Dispatch reached a milestone today. More than a year ago it became one of the winning hacks at the TechCrunch Disrupt NYC 2011 Hackathon. Today at Disrupt San Francisco 2012 the company showed what that hack has become with an online workspace that connects Dropbox, Google Docs, and Google Contacts for people to manage and collaborate on work projects.
With the service, people create “dispatches” that serve as a place to privately post and discuss links, notes, and files. Dispatches can be for any kind of project. Its value is in serving as a central hub to share from different cloud services. Additional cloud providers will be added over the next few months.
People who get invited to a dispatch can add items and follow and participate via email on messages most relevant to them. The service syncs messages so when updates to a project are made, the people in the dispatch can see them in the Dispatch work space.
The workspace provides a list of all the items added to the dispatch. It can be viewed as a cascading list or a gallery.
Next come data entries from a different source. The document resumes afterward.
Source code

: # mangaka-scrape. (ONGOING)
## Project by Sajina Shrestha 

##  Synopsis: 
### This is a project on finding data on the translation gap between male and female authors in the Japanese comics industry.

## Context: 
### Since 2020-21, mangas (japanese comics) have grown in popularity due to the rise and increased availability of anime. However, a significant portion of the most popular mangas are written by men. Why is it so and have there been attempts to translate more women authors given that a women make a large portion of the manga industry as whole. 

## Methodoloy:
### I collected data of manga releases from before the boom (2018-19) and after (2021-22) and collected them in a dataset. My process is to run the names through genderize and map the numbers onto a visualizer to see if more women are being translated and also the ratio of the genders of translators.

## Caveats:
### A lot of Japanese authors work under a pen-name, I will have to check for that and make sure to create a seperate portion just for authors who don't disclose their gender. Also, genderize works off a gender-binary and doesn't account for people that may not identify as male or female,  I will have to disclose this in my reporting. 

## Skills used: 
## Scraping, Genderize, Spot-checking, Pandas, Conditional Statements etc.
Founder and CEO Jesse Lamb said in an interview that the goal is to adapt to the way people work. The problem comes down to workflow more than anything else. It is mostly in email. The process to keep track of screen shots and other data can be vexing. Lamb said Dispatch’s value is in connecting disparate services into one central place where people can collaborate. In Dispatch, people work to use what they have to develop projects.
“We are building a more efficient layer to build upon,” Lamb said in his presentation during the Battlefield.
Dispatch is a freemium service that will initially target the small business community.
The Dispatch advantage is in its open platform. It’s representative of a new trend where the service is actually an API. Twitter pioneered this method. Like Twitter, the heavy lifting is done on the back-end. It is built on Java. The Dispatch stack is built on Amazon Web Services.
The company plans to extend to different services by adding access through the various APIs of the various providers. It’s an approach that relies on the openness of the third party. Changes in an API policy can be the difference. If a service shuts off API access then a user’s dispatches can become seriously hobbled.
The depth of the Dispatch feature set will be the other determining factor. Yammer, Socialcast, and newcomers like Teambox offer project management features, such as Gant, timelines, and various methods to manage compliance issues and internal IT policies.
But in many regards, the advanced features are for another day when Dispatch starts targeting the enterprise market.
Until then, the company will offer a simple set of features that will be fine for most any small business.